ありのまま、愛すること。
ホスピスの患者さんたちの顔はさまざまです。

何かを恨んでいるような表情の患者さん。どこか遠くの一点を見つめ、何かを考え込んでいるような表情の患者さん。

こんな表現をするのは申し訳ないですが、本当に意地悪そうな表情の患者さん。

一人ひとりの生き様が、死を目前にして、一気に、体全体、顔全体に表現されているのだと感じました。

さて、そのなかで、先述の「京子さん」。

この人は、「幸せな人生」を生きてきたのだと思います。

いつも笑顔なのです。末期癌は、痛みも激しいと聞いています。

にもかかわらず、いつも笑顔なのです。

私に、最初に手を振ってくれたのも彼女でした。

食事の時間には、隣の患者さんに、「美味しいよ」と、不自由な手で一生懸命に梅干しをあげようとするのです。

そういえば、私がホスピスにいる間、家族が来たのは京子さんだけでした。

「幸せ」とは、自分の人生を振り返り、「幸せな人生だった」と思えることだと思います。

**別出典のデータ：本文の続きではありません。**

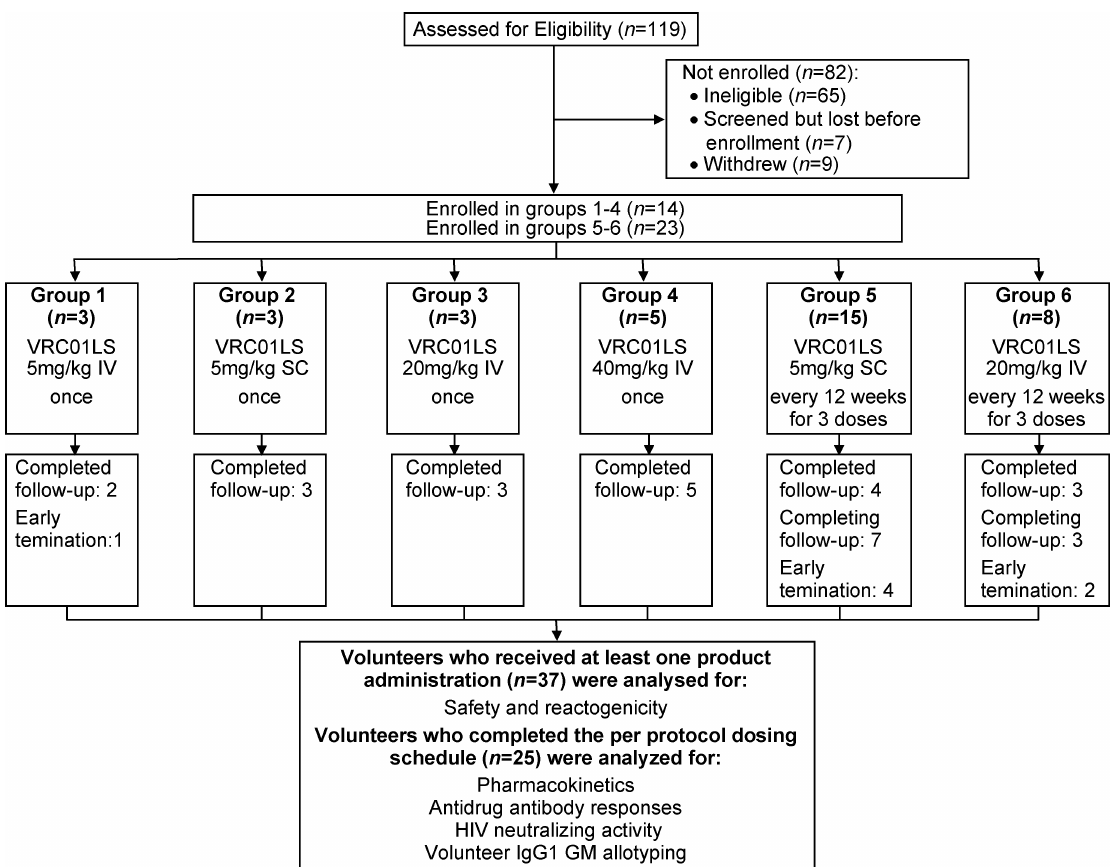
Fig 1. CONSORT flow diagram of the VRC 606 trial. Thirty-seven volunteerswere allocatedto 6 groups. All volunteerswho received at least one VRC01LSadministration were analyzedfor safety and reactogenicity. All volunteerswho completedthe per-protocol dosing scheduleby the time of manuscript submission( n = 25) were additionallyanalyzedfor pharmacokinetic parameters, serum neutralization activity, anti-drugantibodies, and IgG1 GM allotype.These 25 volunteerswere all the volunteersin groups1–4, the first six volunteers in group 5, and the first five volunteers in group 6. GM, geneticmarker; IgG1, immunoglobulin G subclass 1; IV, intravenous; SC, subcutaneous; VRC,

「幸せ」とは、そんなことを考えずとも、いつも心豊かに生きていることだと思います。

「幸せ」とは、感謝と共に生きていくことだと思います。

人が、人として、人が本来持って生まれた美しい素質である「優しさ」や「思いやり」や、「謙虚さ」や「強さ」や「誠実さ」や「感謝する心」を高めようとするプロセスのなかで、周囲の幸せにどこまで関われたかが、その人の人生の深さを決めるように思いました。